Eliana gave her friends and family an opportunity to use their wealth to make the world a better place. This is a great example of how we can use our resources, which God has given us and helped us create, to partner with Him in His work by making the world a better place!
THINKING MORE DEEPLY
This is a fascinating question perhaps without any definitive answers. Rabbi Sacks wrote often how the democratic political systems and capitalist economies of the West were to some extent founded on Torah values, although this is not to say that there are not the same values found in other systems also. While Torah values can be the foundation of a system and the motivating factors of those who establish it, ultimately political and economic systems are morally neutral, and need actors within them to input values and morality.
AROUND THE SHABBAT TABLE
Possessions can be thought of as an example of a partnership between us and God. While we work hard to create wealth, we could not do this without the help of God, who gives us the necessary conditions, including our own talents and abilities. However, unless we work hard to create material wealth we will remain without it. So the answer is really both ourselves and God.

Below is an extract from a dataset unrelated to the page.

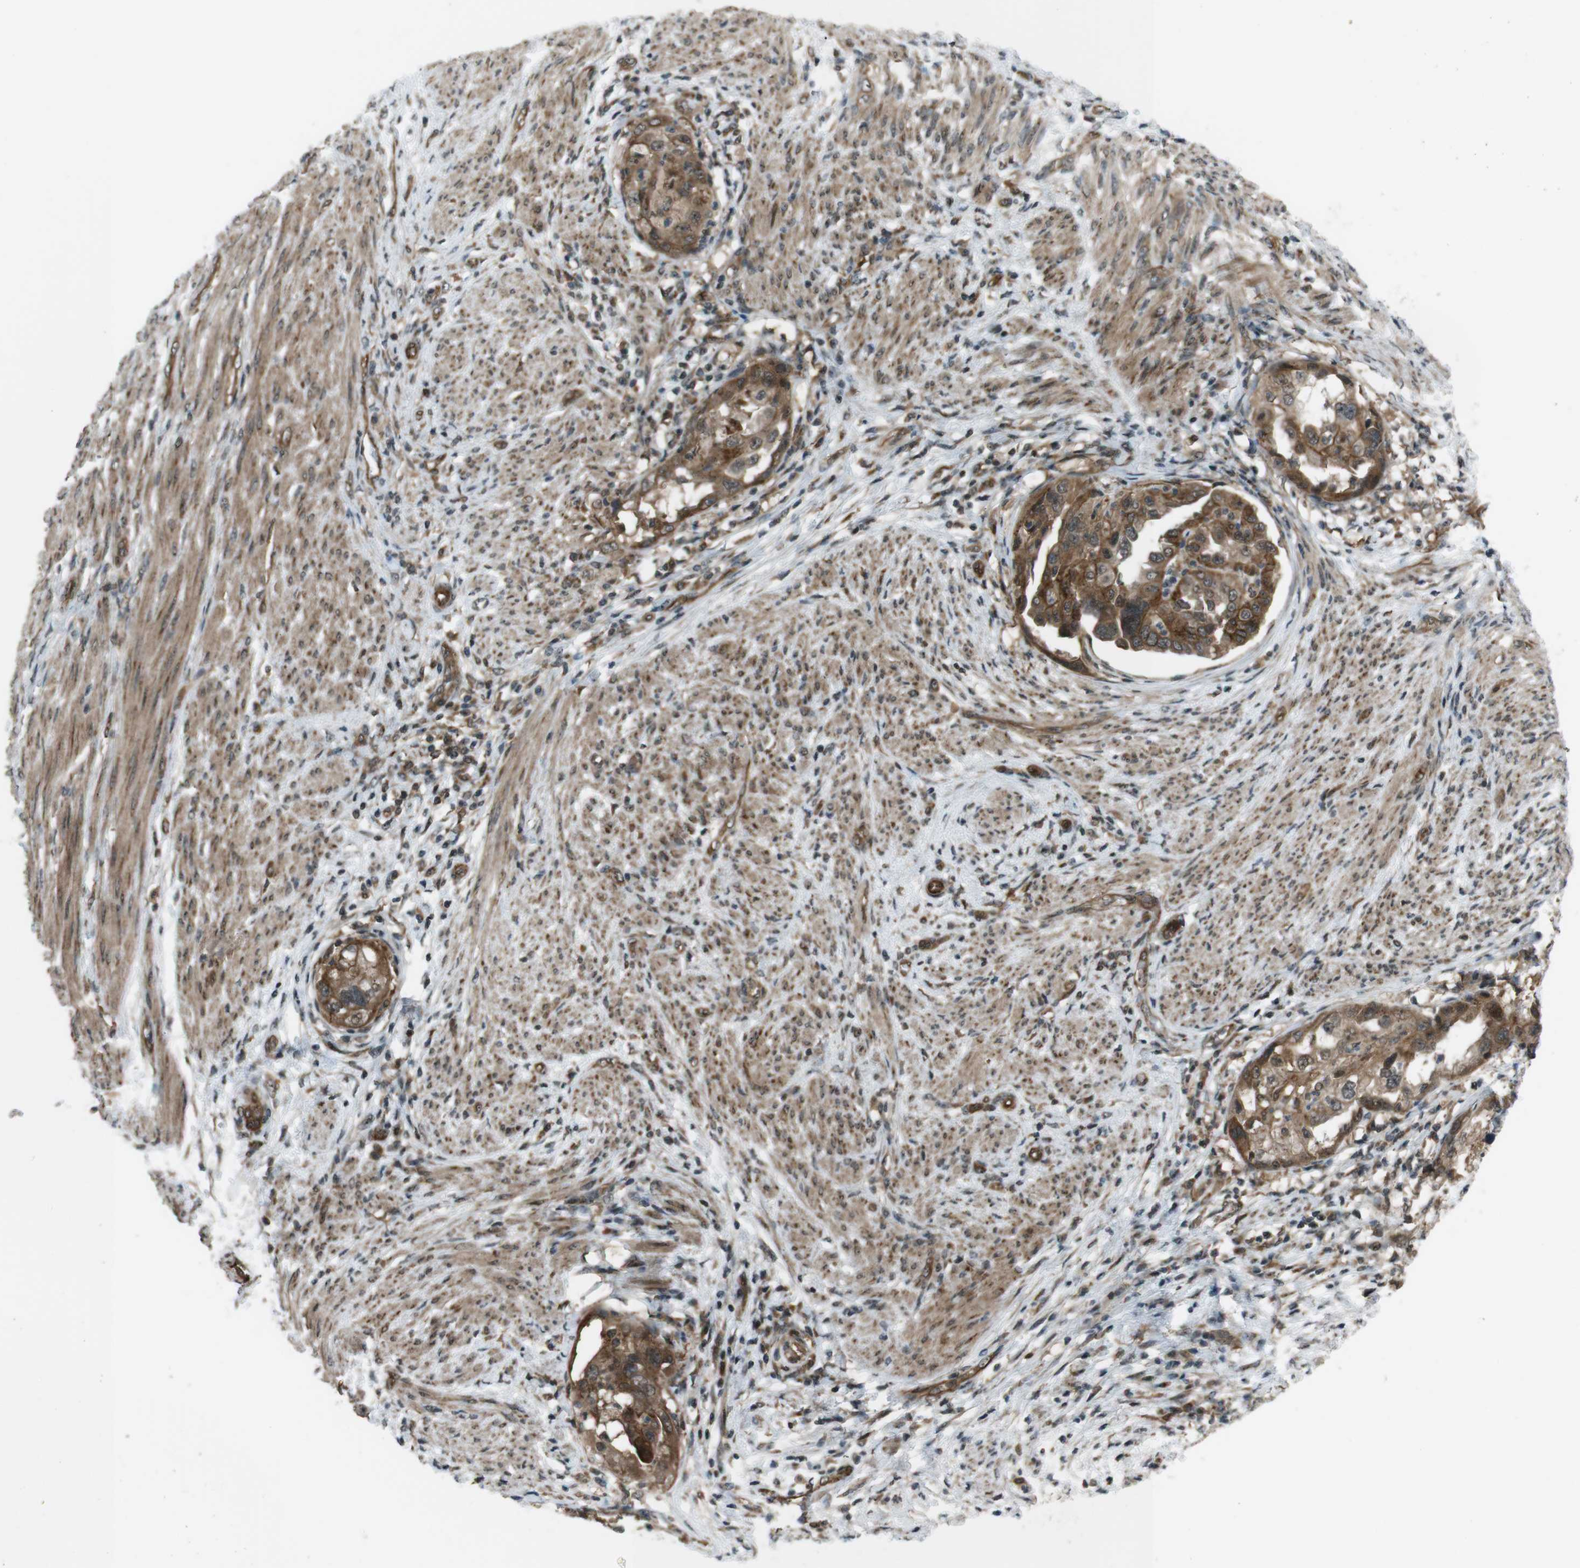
{"staining": {"intensity": "moderate", "quantity": ">75%", "location": "cytoplasmic/membranous,nuclear"}, "tissue": "endometrial cancer", "cell_type": "Tumor cells", "image_type": "cancer", "snomed": [{"axis": "morphology", "description": "Adenocarcinoma, NOS"}, {"axis": "topography", "description": "Endometrium"}], "caption": "Protein analysis of endometrial cancer tissue reveals moderate cytoplasmic/membranous and nuclear positivity in approximately >75% of tumor cells.", "gene": "TIAM2", "patient": {"sex": "female", "age": 85}}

These laws, which include agricultural tithes, the Sabbatical and Jubilee years, and the laws of charity, remind us always that our material wealth belongs first and foremost to God and that we must show gratitude to Him for it and use it for the greater good. These laws also demonstrate the value of the dignity of humankind, ḥesed, and equality and liberty.
We can partner with God to create a fairer and more just world through social action and small acts of kindness, as well as working hard at a national level to create a society based on these values. Every person can make a difference, however small or great.